Benchmarking KV-Cache Optimizations across Task Quality and System Performance for Long-Context Serving
Benchmarking KV-Cache Optimizations across Task Quality and System Performance for Long-Context Serving
针对长上下文服务中 KV-Cache 优化的任务质量与系统性能基准测试
Large language model serving is increasingly limited by KV-cache growth under long-context workloads, yet existing KV-cache compression techniques are difficult to compare because they were evaluated on different models, tasks, budgets, and serving stacks. 在大语言模型服务中,长上下文负载下的 KV-Cache 增长日益成为瓶颈。然而,现有的 KV-Cache 压缩技术由于在不同的模型、任务、预算和推理架构上进行评估,导致它们之间难以进行横向比较。
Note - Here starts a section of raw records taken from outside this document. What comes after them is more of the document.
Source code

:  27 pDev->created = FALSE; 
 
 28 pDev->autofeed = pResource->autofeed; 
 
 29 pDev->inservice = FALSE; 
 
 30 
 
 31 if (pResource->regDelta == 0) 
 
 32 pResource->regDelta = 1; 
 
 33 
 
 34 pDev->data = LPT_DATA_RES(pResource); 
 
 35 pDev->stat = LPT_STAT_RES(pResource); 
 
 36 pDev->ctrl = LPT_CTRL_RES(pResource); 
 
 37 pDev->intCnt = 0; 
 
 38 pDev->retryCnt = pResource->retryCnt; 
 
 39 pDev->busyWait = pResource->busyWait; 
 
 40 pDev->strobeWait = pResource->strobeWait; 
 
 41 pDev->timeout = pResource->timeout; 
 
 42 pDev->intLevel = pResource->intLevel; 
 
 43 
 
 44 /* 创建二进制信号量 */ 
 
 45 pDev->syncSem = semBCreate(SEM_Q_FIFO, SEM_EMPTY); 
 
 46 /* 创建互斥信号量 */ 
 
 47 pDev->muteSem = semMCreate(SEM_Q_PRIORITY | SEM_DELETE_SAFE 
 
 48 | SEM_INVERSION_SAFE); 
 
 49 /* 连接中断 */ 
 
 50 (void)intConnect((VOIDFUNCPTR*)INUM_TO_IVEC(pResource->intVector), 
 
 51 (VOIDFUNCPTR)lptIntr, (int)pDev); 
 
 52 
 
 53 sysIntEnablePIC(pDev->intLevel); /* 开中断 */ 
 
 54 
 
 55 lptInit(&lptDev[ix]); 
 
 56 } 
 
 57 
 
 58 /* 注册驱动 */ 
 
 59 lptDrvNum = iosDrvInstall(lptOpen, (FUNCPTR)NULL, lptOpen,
This paper presents a workload-aware benchmark of representative KV-cache optimization mechanisms spanning quantization, pruning, and merging, including KIVI, TurboQuant, SnapKV, and CaM, evaluated on LongBench-style multi-document QA, single-document QA, few-shot learning, and summarization workloads using Llama-3.1-8B-Instruct and Mistral-7B-Instruct-v0.3. 本文提出了一个面向负载的基准测试,涵盖了量化、剪枝和合并等代表性 KV-Cache 优化机制(包括 KIVI、TurboQuant、SnapKV 和 CaM)。研究使用 Llama-3.1-8B-Instruct 和 Mistral-7B-Instruct-v0.3 模型,在 LongBench 风格的多文档问答、单文档问答、少样本学习和摘要生成等负载上进行了评估。
The benchmark measures task quality, mean output throughput, mean time-to-first-token, and realized compression ratio across context-length buckets. 该基准测试衡量了不同上下文长度区间内的任务质量、平均输出吞吐量、平均首字延迟(Time-to-First-Token)以及实际压缩比。
The results show that the compression ratio alone is a poor predictor of end-to-end performance. KIVI4 provides the most stable quality across models, SnapKV delivers the strongest long-context throughput, and CaM yields large gains on selected QA workloads but exhibits substantial workload sensitivity in both quality and realized compression ratio. 结果表明,仅凭压缩比无法准确预测端到端的性能表现。KIVI4 在不同模型间提供了最稳定的质量;SnapKV 实现了最强的长上下文吞吐量;而 CaM 在特定问答负载下表现优异,但在质量和实际压缩比方面表现出显著的负载敏感性。
These findings motivate workload-aware selection of KV-cache mechanisms rather than one-size-fits-all compression and provide deployment guidance for long-context serving systems. 这些发现表明,针对 KV-Cache 机制的选择应基于负载特性,而非采用“一刀切”的压缩方案,并为长上下文服务系统的部署提供了指导建议。